• Brief:
Would you find each line in the entries below with the string "pixel" and copy it?

[Data section — start]

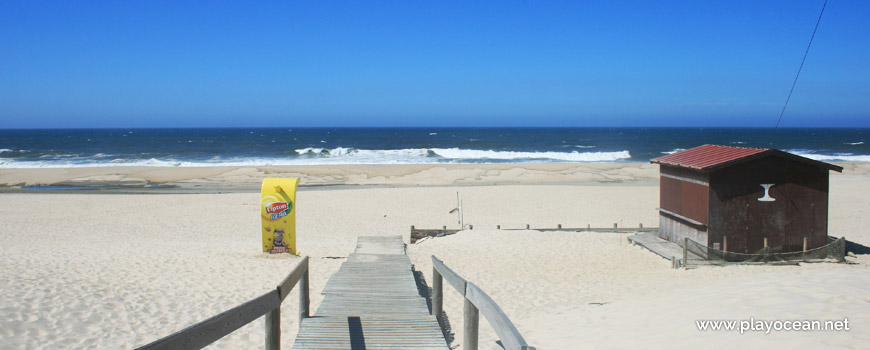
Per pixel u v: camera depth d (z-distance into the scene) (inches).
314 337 225.3
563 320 304.0
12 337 242.2
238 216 858.1
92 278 368.8
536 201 1001.5
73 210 901.2
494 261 510.3
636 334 252.5
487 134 5290.4
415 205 970.1
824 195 495.5
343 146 3161.9
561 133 5639.8
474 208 940.6
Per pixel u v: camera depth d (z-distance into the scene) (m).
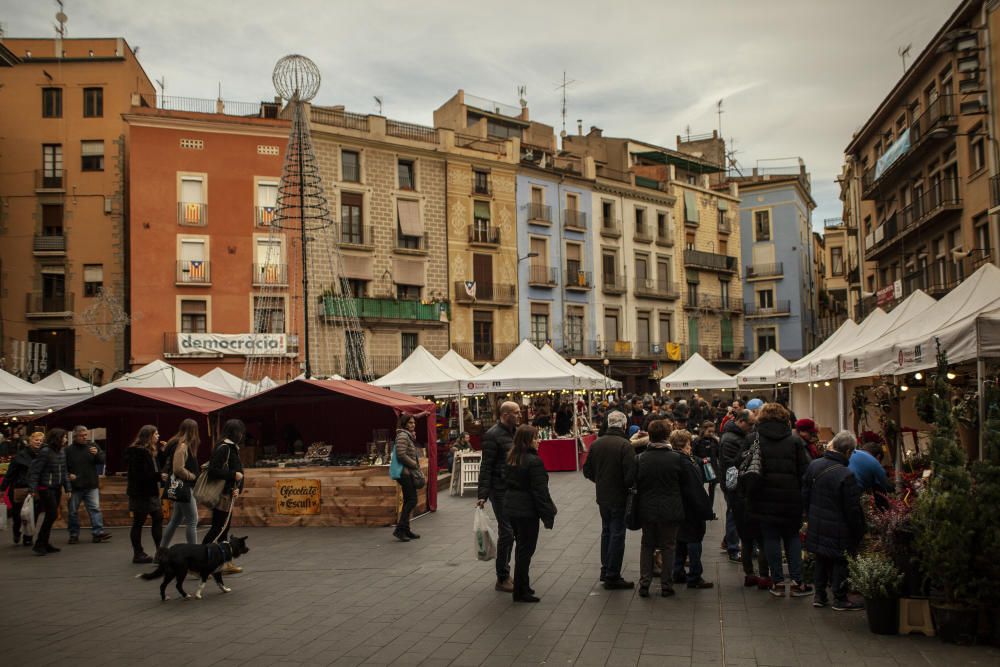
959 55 23.28
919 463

[Data section — finish]

• Exercise result:
Per pixel u v: camera depth d (z-distance into the scene) (inches).
Per pixel u v: camera depth d (z-distance into the scene) (m).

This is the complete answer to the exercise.